Außerdem haben wir letztes Mal eine analoge Tape-Maschine verwendet, die er vom Morrisound abgekauft hatte. Auf der wurden damals die ganzen legendären Alben eingespielt, von SUFFOCATION die "Effigy Of The Forgotten", diverse Scheiben von OBITUARY, MORBID ANGEL und all die anderen Klassiker. Eigentlich sollte Erik davon ein kleines Video drehen und die Geschichte hinter diesem Aufnahmegerät erklären, viele wissen ja heutzutage nicht einmal mehr, wie man analog aufnimmt - du kannst dir vorstellen, wie schwer es für uns war, Tapes dafür zu bekommen, und das Risiko bei so einer Aufnahme ist natürlich auch unendlich höher. Aber schlussendlich war es doch etwas besonderes, über eine derart geschichtsträchtige Maschine aufzunehmen.

SB: Das klingt danach, als würde die Zusammenarbeit mit Erik fortgesetzt werden...

Das ist unser Plan, ja.

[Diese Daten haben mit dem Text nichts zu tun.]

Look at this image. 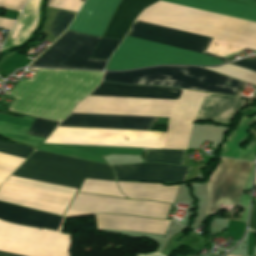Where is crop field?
<instances>
[{
  "mask_svg": "<svg viewBox=\"0 0 256 256\" xmlns=\"http://www.w3.org/2000/svg\"><path fill=\"white\" fill-rule=\"evenodd\" d=\"M191 52L202 53L222 61H230L205 52L211 38L135 21L127 35ZM125 37L121 46L108 61L106 70H130L160 64L219 65L220 60L142 40Z\"/></svg>",
  "mask_w": 256,
  "mask_h": 256,
  "instance_id": "8a807250",
  "label": "crop field"
},
{
  "mask_svg": "<svg viewBox=\"0 0 256 256\" xmlns=\"http://www.w3.org/2000/svg\"><path fill=\"white\" fill-rule=\"evenodd\" d=\"M103 72L42 69L22 80L9 95L10 111L61 121L100 82Z\"/></svg>",
  "mask_w": 256,
  "mask_h": 256,
  "instance_id": "ac0d7876",
  "label": "crop field"
},
{
  "mask_svg": "<svg viewBox=\"0 0 256 256\" xmlns=\"http://www.w3.org/2000/svg\"><path fill=\"white\" fill-rule=\"evenodd\" d=\"M103 80L125 84L166 85L235 95L242 82L201 68L159 67L132 72L106 73Z\"/></svg>",
  "mask_w": 256,
  "mask_h": 256,
  "instance_id": "34b2d1b8",
  "label": "crop field"
},
{
  "mask_svg": "<svg viewBox=\"0 0 256 256\" xmlns=\"http://www.w3.org/2000/svg\"><path fill=\"white\" fill-rule=\"evenodd\" d=\"M12 175L76 189L84 178L114 181L110 166L38 151Z\"/></svg>",
  "mask_w": 256,
  "mask_h": 256,
  "instance_id": "412701ff",
  "label": "crop field"
},
{
  "mask_svg": "<svg viewBox=\"0 0 256 256\" xmlns=\"http://www.w3.org/2000/svg\"><path fill=\"white\" fill-rule=\"evenodd\" d=\"M166 132L56 127L43 143L163 149Z\"/></svg>",
  "mask_w": 256,
  "mask_h": 256,
  "instance_id": "f4fd0767",
  "label": "crop field"
},
{
  "mask_svg": "<svg viewBox=\"0 0 256 256\" xmlns=\"http://www.w3.org/2000/svg\"><path fill=\"white\" fill-rule=\"evenodd\" d=\"M70 235L0 221V251L25 256H69Z\"/></svg>",
  "mask_w": 256,
  "mask_h": 256,
  "instance_id": "dd49c442",
  "label": "crop field"
},
{
  "mask_svg": "<svg viewBox=\"0 0 256 256\" xmlns=\"http://www.w3.org/2000/svg\"><path fill=\"white\" fill-rule=\"evenodd\" d=\"M99 37L67 31L32 66L103 70L106 61L89 59Z\"/></svg>",
  "mask_w": 256,
  "mask_h": 256,
  "instance_id": "e52e79f7",
  "label": "crop field"
},
{
  "mask_svg": "<svg viewBox=\"0 0 256 256\" xmlns=\"http://www.w3.org/2000/svg\"><path fill=\"white\" fill-rule=\"evenodd\" d=\"M253 163L221 158L207 183L209 204L205 214H214L221 205H238Z\"/></svg>",
  "mask_w": 256,
  "mask_h": 256,
  "instance_id": "d8731c3e",
  "label": "crop field"
},
{
  "mask_svg": "<svg viewBox=\"0 0 256 256\" xmlns=\"http://www.w3.org/2000/svg\"><path fill=\"white\" fill-rule=\"evenodd\" d=\"M169 206L150 201L125 200L77 193L64 216L109 213L166 219Z\"/></svg>",
  "mask_w": 256,
  "mask_h": 256,
  "instance_id": "5a996713",
  "label": "crop field"
},
{
  "mask_svg": "<svg viewBox=\"0 0 256 256\" xmlns=\"http://www.w3.org/2000/svg\"><path fill=\"white\" fill-rule=\"evenodd\" d=\"M117 180L184 181L191 168L168 164L111 165Z\"/></svg>",
  "mask_w": 256,
  "mask_h": 256,
  "instance_id": "3316defc",
  "label": "crop field"
},
{
  "mask_svg": "<svg viewBox=\"0 0 256 256\" xmlns=\"http://www.w3.org/2000/svg\"><path fill=\"white\" fill-rule=\"evenodd\" d=\"M120 0H86L67 30L101 36Z\"/></svg>",
  "mask_w": 256,
  "mask_h": 256,
  "instance_id": "28ad6ade",
  "label": "crop field"
},
{
  "mask_svg": "<svg viewBox=\"0 0 256 256\" xmlns=\"http://www.w3.org/2000/svg\"><path fill=\"white\" fill-rule=\"evenodd\" d=\"M155 118L71 113L59 126L149 130Z\"/></svg>",
  "mask_w": 256,
  "mask_h": 256,
  "instance_id": "d1516ede",
  "label": "crop field"
},
{
  "mask_svg": "<svg viewBox=\"0 0 256 256\" xmlns=\"http://www.w3.org/2000/svg\"><path fill=\"white\" fill-rule=\"evenodd\" d=\"M170 3H175L183 6H188L196 9H201L209 12H214L222 15L236 17L244 20L256 22V0H162Z\"/></svg>",
  "mask_w": 256,
  "mask_h": 256,
  "instance_id": "22f410ed",
  "label": "crop field"
},
{
  "mask_svg": "<svg viewBox=\"0 0 256 256\" xmlns=\"http://www.w3.org/2000/svg\"><path fill=\"white\" fill-rule=\"evenodd\" d=\"M174 92H171V91ZM182 89L133 86L102 81L91 95L121 96L152 99H178Z\"/></svg>",
  "mask_w": 256,
  "mask_h": 256,
  "instance_id": "cbeb9de0",
  "label": "crop field"
},
{
  "mask_svg": "<svg viewBox=\"0 0 256 256\" xmlns=\"http://www.w3.org/2000/svg\"><path fill=\"white\" fill-rule=\"evenodd\" d=\"M97 229H116L164 234L170 221L126 217L117 215H95Z\"/></svg>",
  "mask_w": 256,
  "mask_h": 256,
  "instance_id": "5142ce71",
  "label": "crop field"
},
{
  "mask_svg": "<svg viewBox=\"0 0 256 256\" xmlns=\"http://www.w3.org/2000/svg\"><path fill=\"white\" fill-rule=\"evenodd\" d=\"M39 150L106 163L101 155H142L143 149L42 144ZM107 164V163H106Z\"/></svg>",
  "mask_w": 256,
  "mask_h": 256,
  "instance_id": "d9b57169",
  "label": "crop field"
},
{
  "mask_svg": "<svg viewBox=\"0 0 256 256\" xmlns=\"http://www.w3.org/2000/svg\"><path fill=\"white\" fill-rule=\"evenodd\" d=\"M59 216L0 203V219L3 221L56 230Z\"/></svg>",
  "mask_w": 256,
  "mask_h": 256,
  "instance_id": "733c2abd",
  "label": "crop field"
},
{
  "mask_svg": "<svg viewBox=\"0 0 256 256\" xmlns=\"http://www.w3.org/2000/svg\"><path fill=\"white\" fill-rule=\"evenodd\" d=\"M158 0H122L103 37L123 39L133 20Z\"/></svg>",
  "mask_w": 256,
  "mask_h": 256,
  "instance_id": "4a817a6b",
  "label": "crop field"
},
{
  "mask_svg": "<svg viewBox=\"0 0 256 256\" xmlns=\"http://www.w3.org/2000/svg\"><path fill=\"white\" fill-rule=\"evenodd\" d=\"M121 192L128 198L174 202L178 186L165 187L160 184L117 182Z\"/></svg>",
  "mask_w": 256,
  "mask_h": 256,
  "instance_id": "bc2a9ffb",
  "label": "crop field"
},
{
  "mask_svg": "<svg viewBox=\"0 0 256 256\" xmlns=\"http://www.w3.org/2000/svg\"><path fill=\"white\" fill-rule=\"evenodd\" d=\"M39 3L40 0L28 1L1 51L22 44L35 30L38 21Z\"/></svg>",
  "mask_w": 256,
  "mask_h": 256,
  "instance_id": "214f88e0",
  "label": "crop field"
},
{
  "mask_svg": "<svg viewBox=\"0 0 256 256\" xmlns=\"http://www.w3.org/2000/svg\"><path fill=\"white\" fill-rule=\"evenodd\" d=\"M34 118L24 116L23 119L0 114V135L23 144L38 147L43 138L26 135Z\"/></svg>",
  "mask_w": 256,
  "mask_h": 256,
  "instance_id": "92a150f3",
  "label": "crop field"
},
{
  "mask_svg": "<svg viewBox=\"0 0 256 256\" xmlns=\"http://www.w3.org/2000/svg\"><path fill=\"white\" fill-rule=\"evenodd\" d=\"M79 192L123 197L115 182L85 179Z\"/></svg>",
  "mask_w": 256,
  "mask_h": 256,
  "instance_id": "dafd665d",
  "label": "crop field"
},
{
  "mask_svg": "<svg viewBox=\"0 0 256 256\" xmlns=\"http://www.w3.org/2000/svg\"><path fill=\"white\" fill-rule=\"evenodd\" d=\"M206 69L224 74L226 76L241 80L243 82L256 85V73L240 67L227 64L225 66H220L215 68H206Z\"/></svg>",
  "mask_w": 256,
  "mask_h": 256,
  "instance_id": "00972430",
  "label": "crop field"
},
{
  "mask_svg": "<svg viewBox=\"0 0 256 256\" xmlns=\"http://www.w3.org/2000/svg\"><path fill=\"white\" fill-rule=\"evenodd\" d=\"M216 44L218 45L217 47L215 46ZM245 47L249 48V49L256 50V48H254V47L245 46V45H241V44H237V43L228 42V41L213 38V40H212V42H211L207 51L211 52V53H214L216 55H219V56H223V55H226L228 53L234 52L236 50L243 49ZM236 54H239V52H236V53H233V54H230V55H226V56H223V57L227 58V57H230V56H233V55H236Z\"/></svg>",
  "mask_w": 256,
  "mask_h": 256,
  "instance_id": "a9b5d70f",
  "label": "crop field"
},
{
  "mask_svg": "<svg viewBox=\"0 0 256 256\" xmlns=\"http://www.w3.org/2000/svg\"><path fill=\"white\" fill-rule=\"evenodd\" d=\"M185 151H148L146 155L184 157ZM146 156V162L182 164L184 158Z\"/></svg>",
  "mask_w": 256,
  "mask_h": 256,
  "instance_id": "4177f3b9",
  "label": "crop field"
},
{
  "mask_svg": "<svg viewBox=\"0 0 256 256\" xmlns=\"http://www.w3.org/2000/svg\"><path fill=\"white\" fill-rule=\"evenodd\" d=\"M120 42L121 40L117 39L101 38L91 58L108 59Z\"/></svg>",
  "mask_w": 256,
  "mask_h": 256,
  "instance_id": "730fd06b",
  "label": "crop field"
},
{
  "mask_svg": "<svg viewBox=\"0 0 256 256\" xmlns=\"http://www.w3.org/2000/svg\"><path fill=\"white\" fill-rule=\"evenodd\" d=\"M59 122L35 118L28 134L46 138Z\"/></svg>",
  "mask_w": 256,
  "mask_h": 256,
  "instance_id": "eef30255",
  "label": "crop field"
},
{
  "mask_svg": "<svg viewBox=\"0 0 256 256\" xmlns=\"http://www.w3.org/2000/svg\"><path fill=\"white\" fill-rule=\"evenodd\" d=\"M73 16L74 14L72 13H68L60 10L58 11L55 17L54 23L49 30L55 36V38L63 32V30L70 23Z\"/></svg>",
  "mask_w": 256,
  "mask_h": 256,
  "instance_id": "ae1a2a85",
  "label": "crop field"
},
{
  "mask_svg": "<svg viewBox=\"0 0 256 256\" xmlns=\"http://www.w3.org/2000/svg\"><path fill=\"white\" fill-rule=\"evenodd\" d=\"M35 149L0 140V152L27 158Z\"/></svg>",
  "mask_w": 256,
  "mask_h": 256,
  "instance_id": "d3111659",
  "label": "crop field"
},
{
  "mask_svg": "<svg viewBox=\"0 0 256 256\" xmlns=\"http://www.w3.org/2000/svg\"><path fill=\"white\" fill-rule=\"evenodd\" d=\"M81 3L82 0H50L49 6L77 12Z\"/></svg>",
  "mask_w": 256,
  "mask_h": 256,
  "instance_id": "750c4746",
  "label": "crop field"
},
{
  "mask_svg": "<svg viewBox=\"0 0 256 256\" xmlns=\"http://www.w3.org/2000/svg\"><path fill=\"white\" fill-rule=\"evenodd\" d=\"M230 64L240 66V67H243V68H246V69H249V70H252V71L256 72V58L251 59V60L246 58V59H243L241 61L230 63Z\"/></svg>",
  "mask_w": 256,
  "mask_h": 256,
  "instance_id": "bd1437ed",
  "label": "crop field"
},
{
  "mask_svg": "<svg viewBox=\"0 0 256 256\" xmlns=\"http://www.w3.org/2000/svg\"><path fill=\"white\" fill-rule=\"evenodd\" d=\"M0 256H18V255H12V254H7V253L0 252Z\"/></svg>",
  "mask_w": 256,
  "mask_h": 256,
  "instance_id": "1d83c4d3",
  "label": "crop field"
},
{
  "mask_svg": "<svg viewBox=\"0 0 256 256\" xmlns=\"http://www.w3.org/2000/svg\"><path fill=\"white\" fill-rule=\"evenodd\" d=\"M227 256H230V255H227Z\"/></svg>",
  "mask_w": 256,
  "mask_h": 256,
  "instance_id": "120bbe31",
  "label": "crop field"
},
{
  "mask_svg": "<svg viewBox=\"0 0 256 256\" xmlns=\"http://www.w3.org/2000/svg\"><path fill=\"white\" fill-rule=\"evenodd\" d=\"M255 185H256V183H255Z\"/></svg>",
  "mask_w": 256,
  "mask_h": 256,
  "instance_id": "d32e631a",
  "label": "crop field"
}]
</instances>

Vor unserem Abflug nach Australien verbrachte Zack zwei Monate bei uns - üblicherweise ist er oben in Phoenix, AZ - um zu proben. Aber irgendwann wurde uns das Proben der alten Stücke zu blöd, und so haben wir bereits etwa zweieinhalb neue Stücke zusammen.

RF: Wenn wir auf eure Texte zu sprechen kommen, was ist da der essenzielle Kern?

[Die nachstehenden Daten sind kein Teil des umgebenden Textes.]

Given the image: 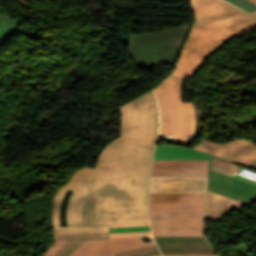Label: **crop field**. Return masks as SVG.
Returning a JSON list of instances; mask_svg holds the SVG:
<instances>
[{
    "mask_svg": "<svg viewBox=\"0 0 256 256\" xmlns=\"http://www.w3.org/2000/svg\"><path fill=\"white\" fill-rule=\"evenodd\" d=\"M108 232V225L53 228V234Z\"/></svg>",
    "mask_w": 256,
    "mask_h": 256,
    "instance_id": "obj_15",
    "label": "crop field"
},
{
    "mask_svg": "<svg viewBox=\"0 0 256 256\" xmlns=\"http://www.w3.org/2000/svg\"><path fill=\"white\" fill-rule=\"evenodd\" d=\"M194 148L256 169V145L248 140L237 139L227 144H215L204 140Z\"/></svg>",
    "mask_w": 256,
    "mask_h": 256,
    "instance_id": "obj_7",
    "label": "crop field"
},
{
    "mask_svg": "<svg viewBox=\"0 0 256 256\" xmlns=\"http://www.w3.org/2000/svg\"><path fill=\"white\" fill-rule=\"evenodd\" d=\"M164 256H217V255L164 254Z\"/></svg>",
    "mask_w": 256,
    "mask_h": 256,
    "instance_id": "obj_25",
    "label": "crop field"
},
{
    "mask_svg": "<svg viewBox=\"0 0 256 256\" xmlns=\"http://www.w3.org/2000/svg\"><path fill=\"white\" fill-rule=\"evenodd\" d=\"M162 253L216 254L204 237H154Z\"/></svg>",
    "mask_w": 256,
    "mask_h": 256,
    "instance_id": "obj_11",
    "label": "crop field"
},
{
    "mask_svg": "<svg viewBox=\"0 0 256 256\" xmlns=\"http://www.w3.org/2000/svg\"><path fill=\"white\" fill-rule=\"evenodd\" d=\"M120 135L155 141L159 132V112L152 91L121 107Z\"/></svg>",
    "mask_w": 256,
    "mask_h": 256,
    "instance_id": "obj_5",
    "label": "crop field"
},
{
    "mask_svg": "<svg viewBox=\"0 0 256 256\" xmlns=\"http://www.w3.org/2000/svg\"><path fill=\"white\" fill-rule=\"evenodd\" d=\"M205 194L151 193L153 236H203Z\"/></svg>",
    "mask_w": 256,
    "mask_h": 256,
    "instance_id": "obj_3",
    "label": "crop field"
},
{
    "mask_svg": "<svg viewBox=\"0 0 256 256\" xmlns=\"http://www.w3.org/2000/svg\"><path fill=\"white\" fill-rule=\"evenodd\" d=\"M191 25L133 35L132 57L140 68L163 64L172 66Z\"/></svg>",
    "mask_w": 256,
    "mask_h": 256,
    "instance_id": "obj_4",
    "label": "crop field"
},
{
    "mask_svg": "<svg viewBox=\"0 0 256 256\" xmlns=\"http://www.w3.org/2000/svg\"><path fill=\"white\" fill-rule=\"evenodd\" d=\"M250 1H252L253 3H255V4H256V0H250Z\"/></svg>",
    "mask_w": 256,
    "mask_h": 256,
    "instance_id": "obj_28",
    "label": "crop field"
},
{
    "mask_svg": "<svg viewBox=\"0 0 256 256\" xmlns=\"http://www.w3.org/2000/svg\"><path fill=\"white\" fill-rule=\"evenodd\" d=\"M97 198L88 194L82 211L83 225L95 224V206Z\"/></svg>",
    "mask_w": 256,
    "mask_h": 256,
    "instance_id": "obj_16",
    "label": "crop field"
},
{
    "mask_svg": "<svg viewBox=\"0 0 256 256\" xmlns=\"http://www.w3.org/2000/svg\"><path fill=\"white\" fill-rule=\"evenodd\" d=\"M209 169L256 185V172L231 164L211 155Z\"/></svg>",
    "mask_w": 256,
    "mask_h": 256,
    "instance_id": "obj_12",
    "label": "crop field"
},
{
    "mask_svg": "<svg viewBox=\"0 0 256 256\" xmlns=\"http://www.w3.org/2000/svg\"><path fill=\"white\" fill-rule=\"evenodd\" d=\"M196 22L174 72L155 89L161 112L159 139L190 144L195 132L192 102H182L186 77L234 37L256 30V12L247 14L223 0H188ZM212 56V55H211Z\"/></svg>",
    "mask_w": 256,
    "mask_h": 256,
    "instance_id": "obj_2",
    "label": "crop field"
},
{
    "mask_svg": "<svg viewBox=\"0 0 256 256\" xmlns=\"http://www.w3.org/2000/svg\"><path fill=\"white\" fill-rule=\"evenodd\" d=\"M227 1L237 5L238 7H240L241 9H243L247 12L256 11V5H254L249 0H227Z\"/></svg>",
    "mask_w": 256,
    "mask_h": 256,
    "instance_id": "obj_19",
    "label": "crop field"
},
{
    "mask_svg": "<svg viewBox=\"0 0 256 256\" xmlns=\"http://www.w3.org/2000/svg\"><path fill=\"white\" fill-rule=\"evenodd\" d=\"M153 150V142L122 137L107 145L95 168L76 171L58 190L53 226H61V205L68 190L73 191L67 209L68 226L82 225L81 210L87 193L98 197L96 224L148 219Z\"/></svg>",
    "mask_w": 256,
    "mask_h": 256,
    "instance_id": "obj_1",
    "label": "crop field"
},
{
    "mask_svg": "<svg viewBox=\"0 0 256 256\" xmlns=\"http://www.w3.org/2000/svg\"><path fill=\"white\" fill-rule=\"evenodd\" d=\"M207 176H151V192L205 193Z\"/></svg>",
    "mask_w": 256,
    "mask_h": 256,
    "instance_id": "obj_10",
    "label": "crop field"
},
{
    "mask_svg": "<svg viewBox=\"0 0 256 256\" xmlns=\"http://www.w3.org/2000/svg\"><path fill=\"white\" fill-rule=\"evenodd\" d=\"M160 251L156 250V251H152V252H148V253H144V254H140V255H135V256H151V255H155V254H159Z\"/></svg>",
    "mask_w": 256,
    "mask_h": 256,
    "instance_id": "obj_26",
    "label": "crop field"
},
{
    "mask_svg": "<svg viewBox=\"0 0 256 256\" xmlns=\"http://www.w3.org/2000/svg\"><path fill=\"white\" fill-rule=\"evenodd\" d=\"M156 256H162V255L160 254V255H156Z\"/></svg>",
    "mask_w": 256,
    "mask_h": 256,
    "instance_id": "obj_29",
    "label": "crop field"
},
{
    "mask_svg": "<svg viewBox=\"0 0 256 256\" xmlns=\"http://www.w3.org/2000/svg\"><path fill=\"white\" fill-rule=\"evenodd\" d=\"M146 236L86 240L70 256H114L113 253L140 248L155 244L154 241L145 242Z\"/></svg>",
    "mask_w": 256,
    "mask_h": 256,
    "instance_id": "obj_8",
    "label": "crop field"
},
{
    "mask_svg": "<svg viewBox=\"0 0 256 256\" xmlns=\"http://www.w3.org/2000/svg\"><path fill=\"white\" fill-rule=\"evenodd\" d=\"M66 241H55L51 247L46 251L44 256H54Z\"/></svg>",
    "mask_w": 256,
    "mask_h": 256,
    "instance_id": "obj_22",
    "label": "crop field"
},
{
    "mask_svg": "<svg viewBox=\"0 0 256 256\" xmlns=\"http://www.w3.org/2000/svg\"><path fill=\"white\" fill-rule=\"evenodd\" d=\"M156 249H157V247H154V248H150V249H145V250L131 252V253L117 255V256H131V255L140 254V253H144V252H148V251H152V250H156Z\"/></svg>",
    "mask_w": 256,
    "mask_h": 256,
    "instance_id": "obj_24",
    "label": "crop field"
},
{
    "mask_svg": "<svg viewBox=\"0 0 256 256\" xmlns=\"http://www.w3.org/2000/svg\"><path fill=\"white\" fill-rule=\"evenodd\" d=\"M208 190L250 203L256 200V186L210 171Z\"/></svg>",
    "mask_w": 256,
    "mask_h": 256,
    "instance_id": "obj_9",
    "label": "crop field"
},
{
    "mask_svg": "<svg viewBox=\"0 0 256 256\" xmlns=\"http://www.w3.org/2000/svg\"><path fill=\"white\" fill-rule=\"evenodd\" d=\"M85 240L67 241L65 245L60 249L56 256H69V254L75 250Z\"/></svg>",
    "mask_w": 256,
    "mask_h": 256,
    "instance_id": "obj_18",
    "label": "crop field"
},
{
    "mask_svg": "<svg viewBox=\"0 0 256 256\" xmlns=\"http://www.w3.org/2000/svg\"><path fill=\"white\" fill-rule=\"evenodd\" d=\"M150 225L148 220L110 223V227Z\"/></svg>",
    "mask_w": 256,
    "mask_h": 256,
    "instance_id": "obj_21",
    "label": "crop field"
},
{
    "mask_svg": "<svg viewBox=\"0 0 256 256\" xmlns=\"http://www.w3.org/2000/svg\"><path fill=\"white\" fill-rule=\"evenodd\" d=\"M135 235H151V232L144 231V232L116 233V234H110V237L135 236Z\"/></svg>",
    "mask_w": 256,
    "mask_h": 256,
    "instance_id": "obj_23",
    "label": "crop field"
},
{
    "mask_svg": "<svg viewBox=\"0 0 256 256\" xmlns=\"http://www.w3.org/2000/svg\"><path fill=\"white\" fill-rule=\"evenodd\" d=\"M150 230V226L110 228V233Z\"/></svg>",
    "mask_w": 256,
    "mask_h": 256,
    "instance_id": "obj_20",
    "label": "crop field"
},
{
    "mask_svg": "<svg viewBox=\"0 0 256 256\" xmlns=\"http://www.w3.org/2000/svg\"><path fill=\"white\" fill-rule=\"evenodd\" d=\"M208 160L201 151L156 146L151 175H207Z\"/></svg>",
    "mask_w": 256,
    "mask_h": 256,
    "instance_id": "obj_6",
    "label": "crop field"
},
{
    "mask_svg": "<svg viewBox=\"0 0 256 256\" xmlns=\"http://www.w3.org/2000/svg\"><path fill=\"white\" fill-rule=\"evenodd\" d=\"M54 240L108 238V233L53 235Z\"/></svg>",
    "mask_w": 256,
    "mask_h": 256,
    "instance_id": "obj_17",
    "label": "crop field"
},
{
    "mask_svg": "<svg viewBox=\"0 0 256 256\" xmlns=\"http://www.w3.org/2000/svg\"><path fill=\"white\" fill-rule=\"evenodd\" d=\"M20 22V20L0 13V47L14 34Z\"/></svg>",
    "mask_w": 256,
    "mask_h": 256,
    "instance_id": "obj_14",
    "label": "crop field"
},
{
    "mask_svg": "<svg viewBox=\"0 0 256 256\" xmlns=\"http://www.w3.org/2000/svg\"><path fill=\"white\" fill-rule=\"evenodd\" d=\"M154 246H156V245L149 246V247H144V248H140V249L150 248V247H154ZM140 249H135V250H130V251H126V252L116 253L115 255H117V254H122V253H127V252H131V251H136V250H140Z\"/></svg>",
    "mask_w": 256,
    "mask_h": 256,
    "instance_id": "obj_27",
    "label": "crop field"
},
{
    "mask_svg": "<svg viewBox=\"0 0 256 256\" xmlns=\"http://www.w3.org/2000/svg\"><path fill=\"white\" fill-rule=\"evenodd\" d=\"M244 204L247 203L208 191L206 215L219 219L229 211Z\"/></svg>",
    "mask_w": 256,
    "mask_h": 256,
    "instance_id": "obj_13",
    "label": "crop field"
}]
</instances>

Manchmal schreibt Sammy, manchmal ich - und wir beide haben da unterschiedliche Ansätze. Es kommt immer auf das Riffing an, welches textliche Thema dazu passt. Wir schmeißen ja nichts weg, manchmal nehmen wir auch alte Ideen her und schreiben dann einen neuen Text dazu. Es kann durchaus vorkommen, dass wir für die nächste Scheibe Ideen aus der Zeit unseres ersten Albums hervorkramen. Genauso bei den Texten: Es existieren alte Textpassagen, die noch keine Verwendung fanden und vielleicht irgendwann einmal zum Einsatz kommen oder mich zumindest für neue Texte inspirieren.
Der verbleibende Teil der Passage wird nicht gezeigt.